A joint advisory (AA26-097A) issued by six U.S. federal agencies confirms that the Iran-linked Shahid Kaveh Group is actively targeting internet-exposed industrial control systems (ICS) across critical infrastructure sectors. The campaign has already resulted in confirmed operational disruption and financial loss.
The group, associated with Iran’s IRGC Cyber Electronic Command, specializes in operational technology (OT) attacks, including manipulation of PLC logic, SCADA/HMI tampering, and configuration destruction. UAE and GCC energy, water, and utility sectors are at immediate risk, particularly environments with internet-exposed OT devices and weak authentication controls.
The Shahid Kaveh Group gains initial access by scanning for internet-facing OT devices such as PLCs and HMIs and directly connecting using legitimate vendor engineering tools. No zero-day vulnerabilities are required, as attackers exploit devices with default credentials or no authentication.
Targets include Rockwell Automation PLCs accessed via Studio 5000 Logix Designer, Unitronics Vision Series devices, and potentially Siemens PLCs. Once access is established, attackers interact directly with PLC project files, modifying or replacing logic that controls physical processes.
HMI and SCADA displays are manipulated to present false operational data, masking malicious activity or triggering misleading alerts. In some cases, attackers wipe device configurations entirely, rendering systems inoperable.
For persistence and control, the group uses standard OT protocol ports and deploys SSH tools such as Dropbear. The IOCONTROL malware framework is also associated with this campaign, providing persistent access within embedded OT environments. The details and technicalities of the attack campaign are discussed further,
Delivery and Infection Chain:
The attack chain relies on direct exploitation of exposed OT infrastructure rather than traditional malware delivery. Its simplicity makes it highly scalable and difficult to detect.
Technical Capabilities:
The Shahid Kaveh Group demonstrates advanced OT-specific capabilities, particularly in manipulating ladder logic within PLCs, which directly control industrial equipment such as pumps, valves, and power systems. This requires deep domain expertise in industrial processes, distinguishing the group from typical IT-focused threat actors.
The deployment of the IOCONTROL malware framework highlights the group’s investment in specialized tooling for embedded systems. Their ability to combine process manipulation with display falsification allows them to disrupt operations while avoiding immediate detection.
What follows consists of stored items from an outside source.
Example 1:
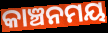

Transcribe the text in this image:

କାଞ୍ଚନମୟ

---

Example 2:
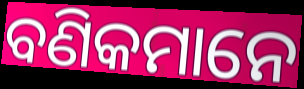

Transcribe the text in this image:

ବଣିକମାନେ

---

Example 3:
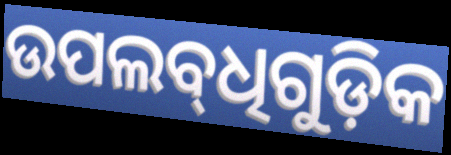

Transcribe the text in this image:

ଉପଲବ୍‌ଧିଗୁଡ଼ିକ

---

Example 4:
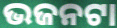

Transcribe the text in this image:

ଭଜନଟା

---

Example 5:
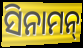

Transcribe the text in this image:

ସିନାମନ୍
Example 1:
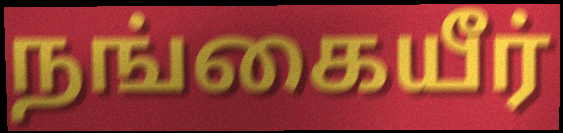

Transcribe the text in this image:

நங்கையீர்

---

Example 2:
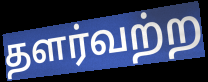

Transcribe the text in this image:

தளர்வற்ற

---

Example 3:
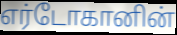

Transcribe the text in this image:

எர்டோகானின்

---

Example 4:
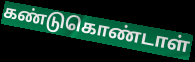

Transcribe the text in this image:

கண்டுகொண்டாள்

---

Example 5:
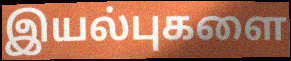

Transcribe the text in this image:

இயல்புகளை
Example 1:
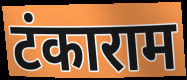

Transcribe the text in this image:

टंकाराम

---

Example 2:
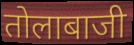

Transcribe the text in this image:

तोलाबाजी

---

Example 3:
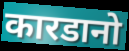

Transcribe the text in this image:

कारडानो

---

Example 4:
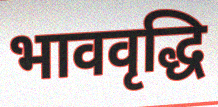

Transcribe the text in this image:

भाववृद्धि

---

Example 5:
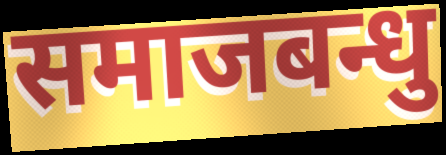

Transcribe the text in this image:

समाजबन्धु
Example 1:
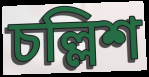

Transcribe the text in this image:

চল্লিশ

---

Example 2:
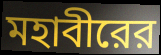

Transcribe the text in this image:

মহাবীরের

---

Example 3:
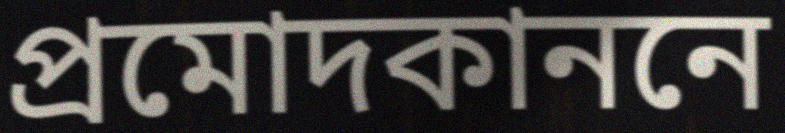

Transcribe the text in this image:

প্রমোদকাননে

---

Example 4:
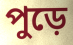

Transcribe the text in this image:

পুড়ে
The campaign also reflects strategic targeting of regions with mixed OT security maturity, where internet-exposed devices and weak authentication practices create exploitable entry points.
Attribution and Evolution:
The group is formally attributed to the Islamic Revolutionary Guard Corps Cyber Electronic Command and operates under multiple aliases. Its evolution reflects a transition from earlier disruptive campaigns to highly targeted cyber-physical operations.
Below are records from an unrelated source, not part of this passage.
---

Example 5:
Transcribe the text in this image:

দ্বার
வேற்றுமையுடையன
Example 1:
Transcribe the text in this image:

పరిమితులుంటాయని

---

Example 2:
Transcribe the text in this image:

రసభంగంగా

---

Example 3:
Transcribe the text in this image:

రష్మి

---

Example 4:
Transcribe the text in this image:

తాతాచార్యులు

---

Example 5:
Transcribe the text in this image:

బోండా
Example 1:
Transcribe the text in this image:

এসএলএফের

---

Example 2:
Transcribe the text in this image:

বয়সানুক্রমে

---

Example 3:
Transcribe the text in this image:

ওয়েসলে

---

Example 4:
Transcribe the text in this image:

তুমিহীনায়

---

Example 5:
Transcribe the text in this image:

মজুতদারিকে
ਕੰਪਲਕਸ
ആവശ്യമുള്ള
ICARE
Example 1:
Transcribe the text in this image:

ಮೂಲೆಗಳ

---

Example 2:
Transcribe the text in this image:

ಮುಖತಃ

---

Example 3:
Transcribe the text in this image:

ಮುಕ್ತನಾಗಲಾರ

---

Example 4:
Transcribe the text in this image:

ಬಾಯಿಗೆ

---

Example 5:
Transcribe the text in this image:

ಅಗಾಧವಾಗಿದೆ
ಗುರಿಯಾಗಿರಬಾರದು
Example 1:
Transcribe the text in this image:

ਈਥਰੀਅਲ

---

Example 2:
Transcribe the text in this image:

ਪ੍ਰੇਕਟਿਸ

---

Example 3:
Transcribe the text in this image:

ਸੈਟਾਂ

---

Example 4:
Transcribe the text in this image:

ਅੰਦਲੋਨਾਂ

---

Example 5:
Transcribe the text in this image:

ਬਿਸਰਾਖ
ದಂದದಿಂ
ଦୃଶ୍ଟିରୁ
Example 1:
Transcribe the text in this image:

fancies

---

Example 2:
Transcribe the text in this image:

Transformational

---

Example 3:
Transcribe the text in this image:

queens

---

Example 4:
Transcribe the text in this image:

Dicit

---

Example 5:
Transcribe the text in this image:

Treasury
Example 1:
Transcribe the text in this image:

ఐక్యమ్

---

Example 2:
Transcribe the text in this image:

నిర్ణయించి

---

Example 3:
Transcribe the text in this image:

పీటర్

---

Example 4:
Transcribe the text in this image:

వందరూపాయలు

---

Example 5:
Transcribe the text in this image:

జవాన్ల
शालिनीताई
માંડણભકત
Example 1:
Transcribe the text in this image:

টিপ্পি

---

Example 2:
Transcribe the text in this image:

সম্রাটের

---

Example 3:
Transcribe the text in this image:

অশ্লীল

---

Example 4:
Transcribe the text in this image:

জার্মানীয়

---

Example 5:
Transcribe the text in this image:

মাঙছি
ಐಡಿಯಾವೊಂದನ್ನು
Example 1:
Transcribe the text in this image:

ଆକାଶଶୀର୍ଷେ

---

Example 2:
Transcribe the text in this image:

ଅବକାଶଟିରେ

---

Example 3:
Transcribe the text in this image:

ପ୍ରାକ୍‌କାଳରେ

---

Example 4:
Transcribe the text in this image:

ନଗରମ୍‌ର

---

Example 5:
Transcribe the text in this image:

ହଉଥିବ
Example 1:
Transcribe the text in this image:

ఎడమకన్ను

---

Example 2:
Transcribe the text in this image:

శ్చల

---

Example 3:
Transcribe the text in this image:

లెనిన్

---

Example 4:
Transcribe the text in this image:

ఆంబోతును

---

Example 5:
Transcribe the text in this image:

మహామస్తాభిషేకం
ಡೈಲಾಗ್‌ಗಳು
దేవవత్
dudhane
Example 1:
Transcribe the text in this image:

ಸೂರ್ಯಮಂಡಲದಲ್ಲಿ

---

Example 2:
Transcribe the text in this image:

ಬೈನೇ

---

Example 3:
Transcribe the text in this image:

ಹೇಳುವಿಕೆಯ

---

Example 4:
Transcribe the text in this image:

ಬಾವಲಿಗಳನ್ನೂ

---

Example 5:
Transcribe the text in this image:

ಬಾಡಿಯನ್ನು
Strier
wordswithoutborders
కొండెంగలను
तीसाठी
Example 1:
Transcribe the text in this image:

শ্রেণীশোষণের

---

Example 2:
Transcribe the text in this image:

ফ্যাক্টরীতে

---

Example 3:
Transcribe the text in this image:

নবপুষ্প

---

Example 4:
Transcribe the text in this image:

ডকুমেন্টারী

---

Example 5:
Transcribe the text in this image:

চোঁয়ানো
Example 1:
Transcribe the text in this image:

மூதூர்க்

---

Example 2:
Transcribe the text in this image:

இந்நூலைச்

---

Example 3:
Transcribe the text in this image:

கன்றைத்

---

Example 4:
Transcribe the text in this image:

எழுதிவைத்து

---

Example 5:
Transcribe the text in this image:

The escalation of activity in 2026 aligns with geopolitical developments, indicating that cyber operations are being used as a strategic extension of regional conflict.
Active Campaign and Geographic Spread:
While initial advisories focus on US infrastructure, multiple intelligence reports confirm active targeting across the UAE and GCC. Sectors affected include energy, water, utilities, and industrial systems, all of which rely heavily on OT environments.
The campaign leverages globally distributed infrastructure and focuses on opportunistic exploitation of exposed systems, making it adaptable and difficult to contain geographically.
Conclusion:
This campaign represents one of the most significant cyber-physical threats currently facing critical infrastructure in the GCC. The absence of complex exploits, combined with direct access to exposed systems, makes it both highly effective and scalable.
Organizations must treat this as an active threat requiring immediate action. Strengthening OT security posture, enforcing strict access controls, and implementing continuous monitoring are essential to prevent disruption and ensure operational resilience.
The impact includes operational disruption, financial loss, and manipulation of industrial processes. False data displayed on HMI/SCADA systems can lead to incorrect operational decisions, increasing the risk of physical damage or safety incidents.
In severe cases, configuration wiping renders devices inoperable, requiring manual recovery. For UAE organizations, this also introduces regulatory implications, including mandatory reporting and compliance requirements under national critical infrastructure protection frameworks.